Here's my Spark code (Scala):

package example

import org.apache.spark.sql.SparkSession
import org.apache.spark.sql.functions.col
import za.co.absa.abris.avro.read.confluent.SchemaManager
import za.co.absa.abris.avro.functions.from_confluent_avro

object NormalizedEventsToHive extends Logging {

  def main(args: Array[String]): Unit = {
    val spark = SparkSession
      .builder()
      .appName("NormalizedEventsToHive")
      .enableHiveSupport()
      .getOrCreate()

    import spark.implicits._

    val schema_registry_config = Map(
      "schema.registry.url"           -> "http://schema-registry:8081",
      "value.schema.naming.strategy"  -> "topic.name",
      "schema.registry.topic"         -> "events-v1",
      "value.schema.id"               -> "latest"
    )

    val input_stream_df = spark.readStream
      .format("kafka")
      .option("kafka.bootstrap.servers", "kafka:9092")
      .option("startingOffsets", "earliest")
      .option("subscribe", "events-v1")
      .load()

    val data = input_stream_df
      .select(from_confluent_avro(col("value"), schema_registry_config) as 'data)
      .select("data.*")

    val output_stream_df = data.writeStream.format("com.hortonworks.spark.sql.hive.llap.streaming.HiveStreamingDataSource")
      .option("database", "default")
      .option("table", "events")
      .option("checkpointLocation", "file:///checkpoint2")
      .option("metastoreUri", "thrift://hive-metastore:9083")
      .start()

    output_stream_df.awaitTermination()
  }
}

The input Kafka messages are AVRO encoded and Confluent Schema Registry is used for schema version control. za.co.absa.abris.avro.functions.from_confluent_avro is used to decode the AVRO encoded Kafka messages.

Here's the AVRO schema:

{
    "type": "record",
    "name": "events",
    "fields": [
        { "name": "id",                 "type": ["null", "string"], "default": null },
        .....
        { "name": "field_map",          "type": ["null", { "type": "map", "values": ["null", "string"] }], "default": null },
        { "name": "field_array",        "type": ["null", { "type": "array", "items": "string" }], "default": null },
        { "name": "field_array_of_map", "type": ["null", { "type": "array", "items": { "type": "map", "values": ["null", "string"] }}], "default": null }
    ]
}

The events Hive table (ORC format) is created as:

CREATE TABLE `events`(
  `id`                  string,
  ......
  `field_map`           map<string,string>,
  `field_array`         array<string>,
  `field_array_of_map`  array<map<string,string>>
)
CLUSTERED BY(id) INTO 9 BUCKETS
STORED AS ORC
TBLPROPERTIES ('transactional'='true');

The fields with array<string>, map<string, string>, array<map<string, string>> types, they are saved wrongly in Hive table.

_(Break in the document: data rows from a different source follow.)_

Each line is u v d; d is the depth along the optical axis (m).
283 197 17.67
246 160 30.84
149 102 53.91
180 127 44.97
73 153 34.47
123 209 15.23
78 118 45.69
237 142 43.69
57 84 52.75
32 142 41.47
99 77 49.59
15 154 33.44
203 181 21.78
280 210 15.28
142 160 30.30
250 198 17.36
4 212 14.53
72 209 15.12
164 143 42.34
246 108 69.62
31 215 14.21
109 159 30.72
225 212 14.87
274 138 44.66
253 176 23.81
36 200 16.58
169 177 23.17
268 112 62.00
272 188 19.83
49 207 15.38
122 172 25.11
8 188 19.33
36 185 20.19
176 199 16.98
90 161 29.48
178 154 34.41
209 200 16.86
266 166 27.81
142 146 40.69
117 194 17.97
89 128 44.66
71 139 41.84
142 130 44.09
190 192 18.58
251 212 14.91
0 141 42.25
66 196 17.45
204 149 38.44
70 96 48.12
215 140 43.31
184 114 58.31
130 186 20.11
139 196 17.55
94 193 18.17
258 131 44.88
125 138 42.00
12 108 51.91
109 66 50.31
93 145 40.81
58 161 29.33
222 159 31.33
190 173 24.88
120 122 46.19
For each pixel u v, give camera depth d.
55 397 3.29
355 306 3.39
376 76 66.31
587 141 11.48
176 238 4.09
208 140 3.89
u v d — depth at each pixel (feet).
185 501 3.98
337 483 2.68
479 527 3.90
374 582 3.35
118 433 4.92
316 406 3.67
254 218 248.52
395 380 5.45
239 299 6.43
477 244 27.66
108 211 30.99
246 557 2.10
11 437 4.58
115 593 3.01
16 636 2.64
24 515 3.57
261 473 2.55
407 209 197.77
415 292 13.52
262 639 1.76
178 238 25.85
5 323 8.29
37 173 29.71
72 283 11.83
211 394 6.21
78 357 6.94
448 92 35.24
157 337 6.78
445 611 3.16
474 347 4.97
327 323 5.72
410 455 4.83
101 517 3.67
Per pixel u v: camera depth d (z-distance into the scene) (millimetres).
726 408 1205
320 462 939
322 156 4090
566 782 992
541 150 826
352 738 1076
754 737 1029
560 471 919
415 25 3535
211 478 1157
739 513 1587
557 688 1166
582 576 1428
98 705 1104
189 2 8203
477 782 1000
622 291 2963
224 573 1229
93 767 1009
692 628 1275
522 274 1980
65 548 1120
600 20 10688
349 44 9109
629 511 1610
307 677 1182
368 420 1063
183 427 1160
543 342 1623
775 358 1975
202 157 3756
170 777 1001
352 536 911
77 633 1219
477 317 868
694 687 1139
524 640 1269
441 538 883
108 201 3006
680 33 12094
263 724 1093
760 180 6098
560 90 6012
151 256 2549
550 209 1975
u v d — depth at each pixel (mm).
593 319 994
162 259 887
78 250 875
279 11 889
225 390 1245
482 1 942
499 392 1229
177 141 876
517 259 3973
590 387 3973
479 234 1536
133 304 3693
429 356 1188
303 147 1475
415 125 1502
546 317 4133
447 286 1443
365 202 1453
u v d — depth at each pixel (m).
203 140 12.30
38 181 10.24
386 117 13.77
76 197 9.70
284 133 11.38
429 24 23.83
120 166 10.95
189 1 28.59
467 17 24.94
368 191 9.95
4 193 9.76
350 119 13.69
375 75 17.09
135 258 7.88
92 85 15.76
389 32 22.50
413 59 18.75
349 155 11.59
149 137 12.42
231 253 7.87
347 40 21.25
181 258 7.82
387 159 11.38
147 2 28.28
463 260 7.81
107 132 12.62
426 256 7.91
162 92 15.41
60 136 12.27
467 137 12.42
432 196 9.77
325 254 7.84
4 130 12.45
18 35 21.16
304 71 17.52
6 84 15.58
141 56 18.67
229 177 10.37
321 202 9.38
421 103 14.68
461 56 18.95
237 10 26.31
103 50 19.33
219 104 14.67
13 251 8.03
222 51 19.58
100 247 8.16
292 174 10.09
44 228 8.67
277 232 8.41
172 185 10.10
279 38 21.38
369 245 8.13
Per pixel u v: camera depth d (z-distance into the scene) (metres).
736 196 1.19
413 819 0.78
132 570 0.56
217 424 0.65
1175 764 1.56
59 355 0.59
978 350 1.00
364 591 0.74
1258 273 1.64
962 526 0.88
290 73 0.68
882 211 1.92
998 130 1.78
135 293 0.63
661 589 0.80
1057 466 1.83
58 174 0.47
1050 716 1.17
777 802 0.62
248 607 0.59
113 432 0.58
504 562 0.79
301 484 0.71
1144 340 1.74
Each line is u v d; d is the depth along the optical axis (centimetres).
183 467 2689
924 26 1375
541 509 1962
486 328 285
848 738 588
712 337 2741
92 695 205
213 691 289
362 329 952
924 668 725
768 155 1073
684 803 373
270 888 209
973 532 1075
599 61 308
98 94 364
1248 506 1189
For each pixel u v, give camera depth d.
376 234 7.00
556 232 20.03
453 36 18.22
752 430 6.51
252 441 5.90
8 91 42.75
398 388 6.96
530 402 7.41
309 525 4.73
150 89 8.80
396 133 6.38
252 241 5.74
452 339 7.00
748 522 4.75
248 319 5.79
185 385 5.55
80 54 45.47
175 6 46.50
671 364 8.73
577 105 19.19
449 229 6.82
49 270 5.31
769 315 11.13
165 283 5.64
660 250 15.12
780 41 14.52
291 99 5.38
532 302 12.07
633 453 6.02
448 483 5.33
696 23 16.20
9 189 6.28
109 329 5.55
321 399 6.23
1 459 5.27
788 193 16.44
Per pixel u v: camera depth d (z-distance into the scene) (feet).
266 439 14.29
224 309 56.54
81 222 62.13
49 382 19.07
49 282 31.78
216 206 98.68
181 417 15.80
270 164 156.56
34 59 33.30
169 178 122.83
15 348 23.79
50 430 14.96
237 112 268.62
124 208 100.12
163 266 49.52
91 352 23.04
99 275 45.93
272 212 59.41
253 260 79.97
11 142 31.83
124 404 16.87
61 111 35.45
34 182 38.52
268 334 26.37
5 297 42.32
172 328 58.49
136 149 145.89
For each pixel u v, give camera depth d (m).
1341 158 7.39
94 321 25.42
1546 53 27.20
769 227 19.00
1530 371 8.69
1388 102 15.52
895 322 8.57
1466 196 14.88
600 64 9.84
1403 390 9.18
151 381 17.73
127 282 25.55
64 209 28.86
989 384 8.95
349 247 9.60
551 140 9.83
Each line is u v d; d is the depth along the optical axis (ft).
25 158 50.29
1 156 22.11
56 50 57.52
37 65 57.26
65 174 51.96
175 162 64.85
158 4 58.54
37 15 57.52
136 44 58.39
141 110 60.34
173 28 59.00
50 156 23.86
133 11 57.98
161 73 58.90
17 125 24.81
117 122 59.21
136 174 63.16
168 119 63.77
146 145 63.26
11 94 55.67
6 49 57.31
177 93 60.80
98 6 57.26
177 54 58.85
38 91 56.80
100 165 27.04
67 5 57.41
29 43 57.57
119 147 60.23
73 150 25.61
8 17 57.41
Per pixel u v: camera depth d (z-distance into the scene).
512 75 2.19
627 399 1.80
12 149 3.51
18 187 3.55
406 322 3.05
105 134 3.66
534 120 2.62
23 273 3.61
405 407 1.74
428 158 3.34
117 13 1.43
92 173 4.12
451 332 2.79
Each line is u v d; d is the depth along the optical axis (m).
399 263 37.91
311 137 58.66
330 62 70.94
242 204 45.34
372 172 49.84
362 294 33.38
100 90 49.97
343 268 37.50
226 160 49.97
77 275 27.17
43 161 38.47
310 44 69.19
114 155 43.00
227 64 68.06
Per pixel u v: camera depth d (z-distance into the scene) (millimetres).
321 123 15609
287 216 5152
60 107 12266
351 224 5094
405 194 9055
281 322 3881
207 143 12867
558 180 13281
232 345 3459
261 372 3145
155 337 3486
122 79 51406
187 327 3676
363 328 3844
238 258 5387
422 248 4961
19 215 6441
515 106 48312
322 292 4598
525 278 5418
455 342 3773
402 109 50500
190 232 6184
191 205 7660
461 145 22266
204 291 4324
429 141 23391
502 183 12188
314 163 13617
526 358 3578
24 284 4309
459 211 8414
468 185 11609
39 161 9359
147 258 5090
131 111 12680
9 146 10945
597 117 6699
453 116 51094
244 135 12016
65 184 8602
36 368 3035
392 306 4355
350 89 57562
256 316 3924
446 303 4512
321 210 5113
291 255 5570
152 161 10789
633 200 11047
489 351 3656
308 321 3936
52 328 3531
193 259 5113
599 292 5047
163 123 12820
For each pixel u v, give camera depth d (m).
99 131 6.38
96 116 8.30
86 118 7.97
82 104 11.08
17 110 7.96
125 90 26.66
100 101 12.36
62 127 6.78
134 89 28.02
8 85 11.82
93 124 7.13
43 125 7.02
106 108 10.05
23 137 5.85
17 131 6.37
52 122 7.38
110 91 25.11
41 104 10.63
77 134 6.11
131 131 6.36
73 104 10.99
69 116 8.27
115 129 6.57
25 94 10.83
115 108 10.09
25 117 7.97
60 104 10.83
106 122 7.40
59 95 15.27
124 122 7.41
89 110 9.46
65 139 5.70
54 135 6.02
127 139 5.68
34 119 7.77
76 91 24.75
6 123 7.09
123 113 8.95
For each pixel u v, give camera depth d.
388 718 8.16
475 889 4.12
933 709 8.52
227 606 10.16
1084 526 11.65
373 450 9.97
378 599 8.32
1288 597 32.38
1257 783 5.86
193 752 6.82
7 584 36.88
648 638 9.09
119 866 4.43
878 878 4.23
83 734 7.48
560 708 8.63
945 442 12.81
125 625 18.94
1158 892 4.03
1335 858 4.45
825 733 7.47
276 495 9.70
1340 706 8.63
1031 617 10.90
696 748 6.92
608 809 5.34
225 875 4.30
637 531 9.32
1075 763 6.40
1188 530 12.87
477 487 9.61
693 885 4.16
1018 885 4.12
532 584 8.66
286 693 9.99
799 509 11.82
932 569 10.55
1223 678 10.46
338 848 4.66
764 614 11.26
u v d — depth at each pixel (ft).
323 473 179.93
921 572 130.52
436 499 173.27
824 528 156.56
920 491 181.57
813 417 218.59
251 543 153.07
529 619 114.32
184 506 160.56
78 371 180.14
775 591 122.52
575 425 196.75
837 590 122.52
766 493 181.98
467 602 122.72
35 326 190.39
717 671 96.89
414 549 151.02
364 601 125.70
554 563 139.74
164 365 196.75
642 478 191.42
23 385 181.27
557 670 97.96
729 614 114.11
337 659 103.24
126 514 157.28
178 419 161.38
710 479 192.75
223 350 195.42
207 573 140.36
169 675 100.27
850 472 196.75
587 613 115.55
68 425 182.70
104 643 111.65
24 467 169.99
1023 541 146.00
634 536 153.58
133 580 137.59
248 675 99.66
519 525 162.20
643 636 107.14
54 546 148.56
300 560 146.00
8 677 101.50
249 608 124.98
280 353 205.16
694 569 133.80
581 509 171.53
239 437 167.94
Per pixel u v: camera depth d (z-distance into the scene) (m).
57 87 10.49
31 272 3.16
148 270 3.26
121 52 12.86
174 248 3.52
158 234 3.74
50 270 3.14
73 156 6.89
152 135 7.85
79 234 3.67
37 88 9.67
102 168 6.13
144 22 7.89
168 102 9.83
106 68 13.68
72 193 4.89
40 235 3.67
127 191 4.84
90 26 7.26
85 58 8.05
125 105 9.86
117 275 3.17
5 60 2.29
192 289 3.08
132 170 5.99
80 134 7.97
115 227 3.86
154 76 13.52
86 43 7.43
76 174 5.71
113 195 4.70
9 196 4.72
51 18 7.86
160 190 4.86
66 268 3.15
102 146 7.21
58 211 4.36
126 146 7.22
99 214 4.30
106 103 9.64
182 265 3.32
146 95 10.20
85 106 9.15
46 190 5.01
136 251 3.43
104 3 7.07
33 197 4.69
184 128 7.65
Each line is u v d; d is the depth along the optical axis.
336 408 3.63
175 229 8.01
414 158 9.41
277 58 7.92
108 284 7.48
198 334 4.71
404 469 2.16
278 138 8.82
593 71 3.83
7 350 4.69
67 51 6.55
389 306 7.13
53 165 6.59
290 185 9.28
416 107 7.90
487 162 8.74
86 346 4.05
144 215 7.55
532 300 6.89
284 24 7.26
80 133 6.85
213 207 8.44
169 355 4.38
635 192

When SELECT query is issued in Beeline, they show:

field_map               {"org.apache.spark.sql.catalyst.expressions.UnsafeMapData@101c5674":null}
field_array             ["org.apache.spark.sql.catalyst.expressions.UnsafeArrayData@6b5730c2"]
field_array_of_map      [{"org.apache.spark.sql.catalyst.expressions.UnsafeArrayData@ca82f1a4":null}]

From https://github.com/hortonworks-spark/spark-llap, it mentions Array type is supported, although Map isn't. Any idea how to save Array correctly? Any workaround for Map type?

1
what is the version of hive that you are using? - lev
@lev HIve version used is 3.1.2 - Shuwn Yuan Tee
can you include the avro schema? @ShuwnYuanTee - hlagos
@hlagos Edited my question to include my AVRO schema, thanks. - Shuwn Yuan Tee

1 Answers

0
votes

Changes found on the HWC github repository pull request worked for me in Structured Streaming.

What i did:

  1. Cloned @massoudm branch
  2. In the project root directory I ran sbt assembly
  3. I used the new created hwc jar
  4. My code:
data
      .writeStream
      .queryName(config("stream.name") + "_query")
      .options(hiveConfig)
      .option("writer", "json")
      .format(HiveWarehouseSession.STREAM_TO_STREAM)
      .outputMode("append")
      .start()
  1. Most important are:
.option("writer", "json")
.format(HiveWarehouseSession.STREAM_TO_STREAM)

This is the link to the pull request.